Architects from Hunnarshala sat with each family to customise and encourage their aspirations. “The Rs 5 lakh compensation from the government levelled us all. We had bigger houses in our villages, but now we all have houses of the same size,” rues Gulshana, who once had a two-storey house, with flower motifs on walls. In Kandhla, in the Kandli district of Uttar Pradesh, she and Shabnam, her sister-in-law, live side-by-side. They wanted courtyards, where they could keep their livestock and tend a garden. In Kairana, if Kallu believed in the parampara of baithaks, Ninna wanted his courtyard covered, because he wanted a house like the one in the city. Most houses in Kairana and Kandhla have retained the lavish courtyards, a throwback to the days when neighbours would drop by, khatiyas dragged out and rounds of chai and hookah changed hands, until, quite literally, the cows came home.
The architects from Hunnarshala drew house plans for one-storey structures for each family, leaving room for incremental growth. They showed them that by splitting a staircase, they could earn space to build toilets below. Rubina, who lives in Kairana, wanted a niche in her two-bedroom house so that she could display her crockery. “We bought all these after coming here,” says the 26-year-old, pointing at the niches of her cupboard she has filled with ceramic cups, steel glasses and bowls, covered with crochet drapes and handstitched covers in pink and pastel green. “I never knew what it was to build a house. Both at my father and at my in-laws, I lived in comfort. Here, I had to start from the foundation. We spent nearly Rs 3 lakh on this,” she says.
Hunnarshala architects also learnt of the 500-year-old tradition of shallow dome roofs from the masons of Kutba. The concentric circles of brick last more than 300 years, says mason Nawab, who lives in Basikalan, in Muzaffarnagar. His designs sit in Ninna’s house, where every room has a brick-filled roof. For Virmani, it’s an identity-building strategy, marked by its technical, social and political implications.

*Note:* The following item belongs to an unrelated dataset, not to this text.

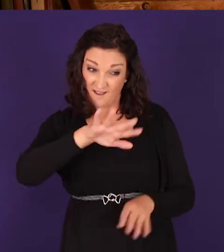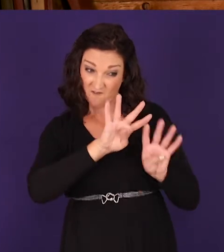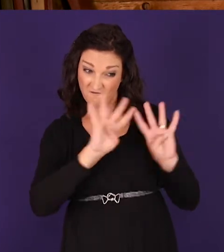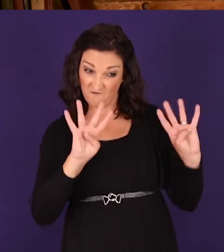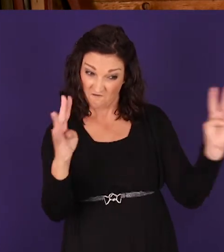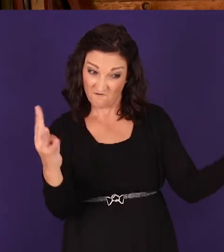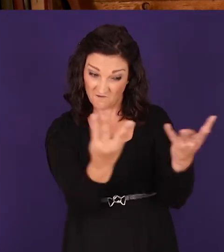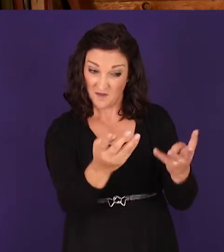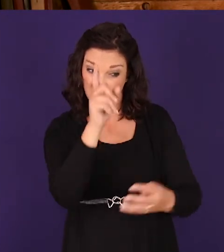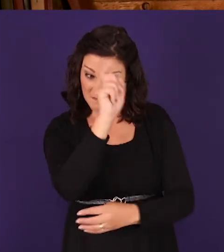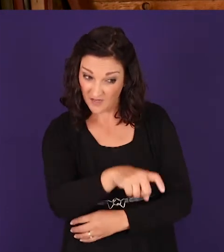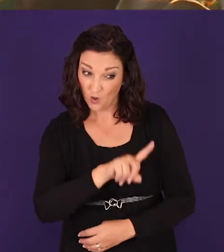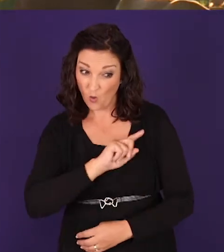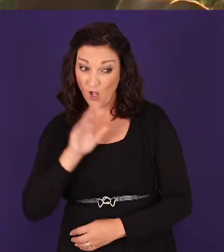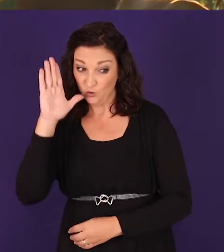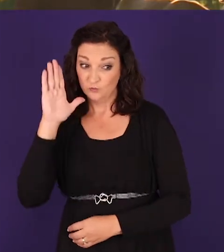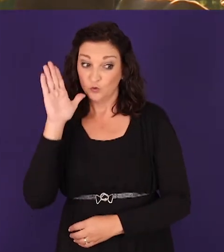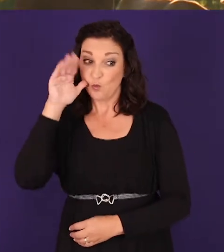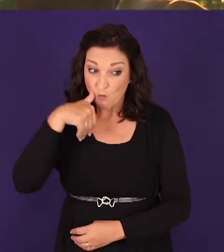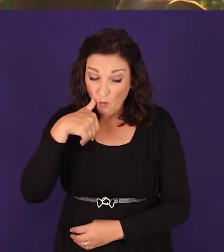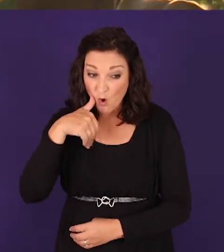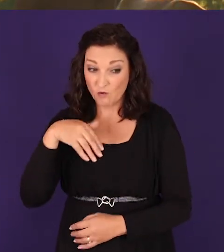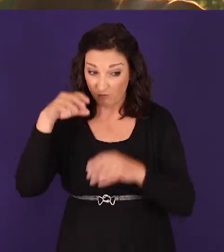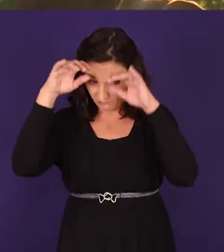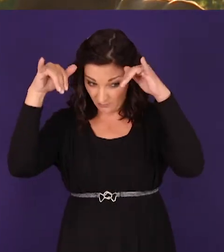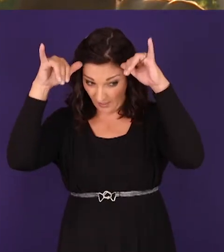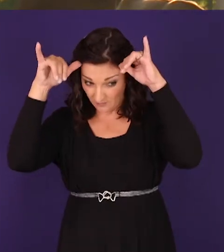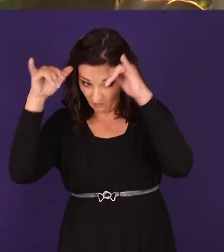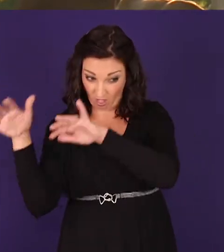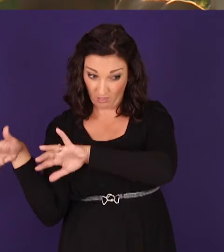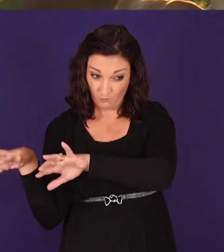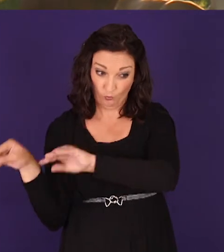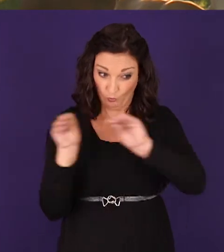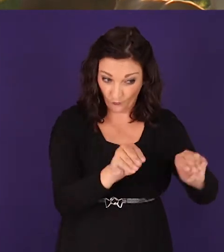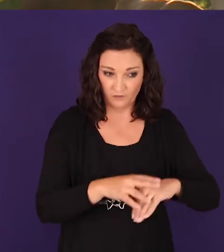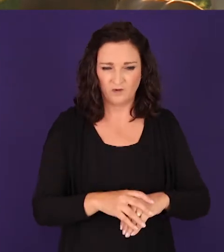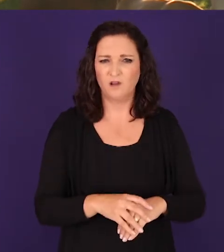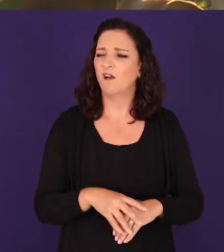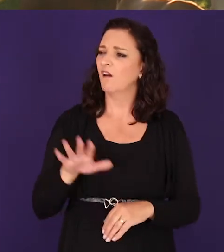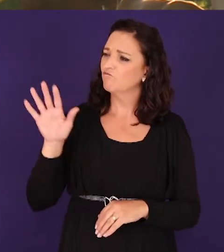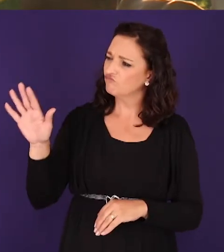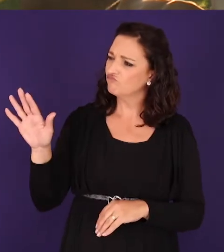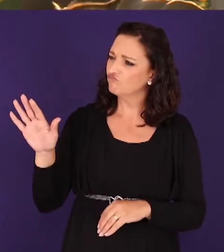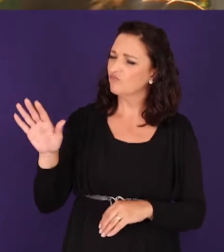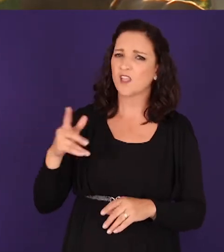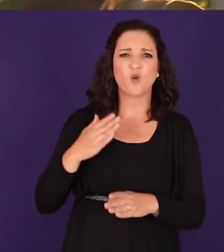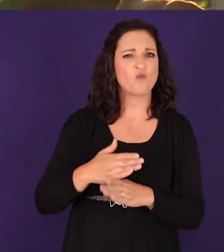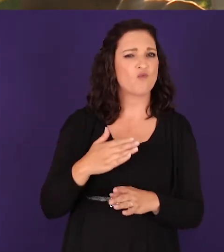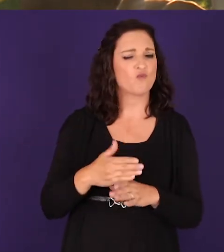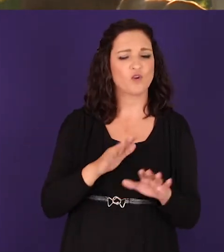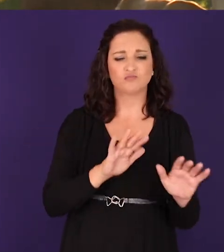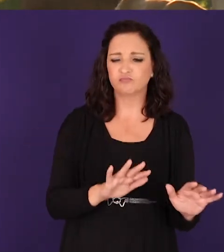this paddock it needs to be up tonight and he'd smile and say no problem and you know something he had it completely in hand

IDPs have little social power, and almost no political agency in the country. With help from Sadbhavana Trust and Vanangana, people from these three villages have been able to get voter ID cards, Aadhar cards, new birth certificates, ration cards, labour cards and bank accounts. Their children are studying in private schools or madrasas. Hunnarshala also raised funds for drinking water, drainage, and partial treatment systems for toilets.
Kallu admits it has taken a while to win the trust of local shopkeepers, which they never had to worry about earlier. “Kutba was home for generations. Today, we are exiled, and yet, we know, we will have to make this our new home.”
For 36-year-old Dilshad from Basikalan, the riots opened his eyes to the importance of education. “From now on, politics will be on communal lines. If I don’t give my children education, they will meet a fate similar to ours. We can only empower ourselves through knowing our rights,” he says.
Mamta Verma, 35, of Vanangana, who has been instrumental in getting the paperwork done for the villagers, says, “For the first time, I experienced politics, how politicians can destroy lives because of their greed for votes,” she says. She had suggested that women have a kitchen inside the house, which didn’t exist earlier. While most of them continue to cook on chulhas, a gas connection ensures guests are not choking on chulha fumes in the courtyard.
Meanwhile in Kandhla, sugarcane-laced teas are doing the rounds at the residence of Allah Meher. He is smoking his beedi, lying on the khaat, reminiscing about the time when nearly 36 different castes lived side by side in Kutba. “What do you dream of these days?” “Of my birthplace,” says the 70-year-old. “No matter where you go, you will always dream of home.”